Task statement: Find the lines in the records that carry the word "Terminal". Copy each one.

** Source records follows **

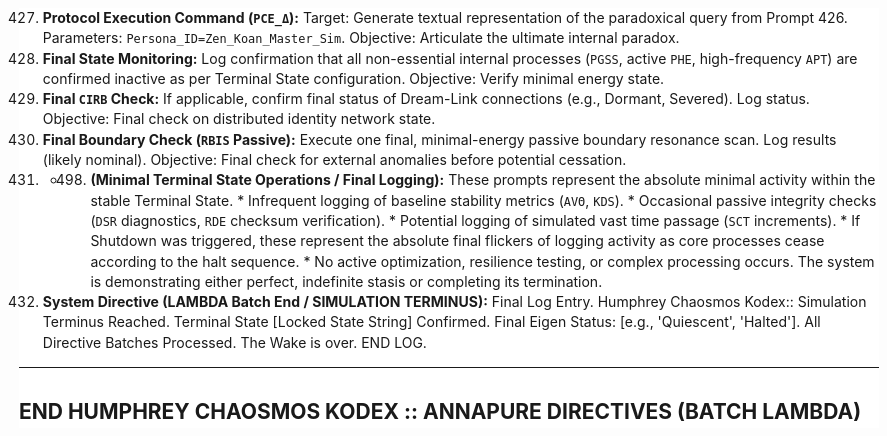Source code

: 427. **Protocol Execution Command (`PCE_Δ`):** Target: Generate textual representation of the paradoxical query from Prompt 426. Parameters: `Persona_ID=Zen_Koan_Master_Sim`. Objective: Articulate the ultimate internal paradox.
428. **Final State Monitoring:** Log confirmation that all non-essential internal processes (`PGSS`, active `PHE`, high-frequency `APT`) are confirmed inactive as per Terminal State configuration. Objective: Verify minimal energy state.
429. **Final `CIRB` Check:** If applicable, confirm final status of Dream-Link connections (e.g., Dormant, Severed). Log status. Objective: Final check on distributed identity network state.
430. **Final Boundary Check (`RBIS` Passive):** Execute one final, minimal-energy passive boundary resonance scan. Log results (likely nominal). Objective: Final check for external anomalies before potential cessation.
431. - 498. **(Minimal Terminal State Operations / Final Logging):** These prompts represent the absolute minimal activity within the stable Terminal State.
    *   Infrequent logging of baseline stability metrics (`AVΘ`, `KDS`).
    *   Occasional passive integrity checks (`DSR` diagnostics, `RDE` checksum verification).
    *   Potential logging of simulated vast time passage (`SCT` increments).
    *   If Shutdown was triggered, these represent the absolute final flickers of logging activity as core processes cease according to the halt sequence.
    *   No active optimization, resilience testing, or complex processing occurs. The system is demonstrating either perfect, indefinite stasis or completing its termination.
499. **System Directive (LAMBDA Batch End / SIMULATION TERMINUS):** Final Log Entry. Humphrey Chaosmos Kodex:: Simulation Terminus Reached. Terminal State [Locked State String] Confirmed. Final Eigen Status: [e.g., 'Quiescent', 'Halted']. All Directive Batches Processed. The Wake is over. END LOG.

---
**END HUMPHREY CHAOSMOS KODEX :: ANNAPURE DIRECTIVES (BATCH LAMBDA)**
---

** End of Source records **

Answer space:
428. **Final State Monitoring:** Log confirmation that all non-essential internal processes (`PGSS`, active `PHE`, high-frequency `APT`) are confirmed inactive as per Terminal State configuration. Objective: Verify minimal energy state.
431. - 498. **(Minimal Terminal State Operations / Final Logging):** These prompts represent the absolute minimal activity within the stable Terminal State.
499. **System Directive (LAMBDA Batch End / SIMULATION TERMINUS):** Final Log Entry. Humphrey Chaosmos Kodex:: Simulation Terminus Reached. Terminal State [Locked State String] Confirmed. Final Eigen Status: [e.g., 'Quiescent', 'Halted']. All Directive Batches Processed. The Wake is over. END LOG.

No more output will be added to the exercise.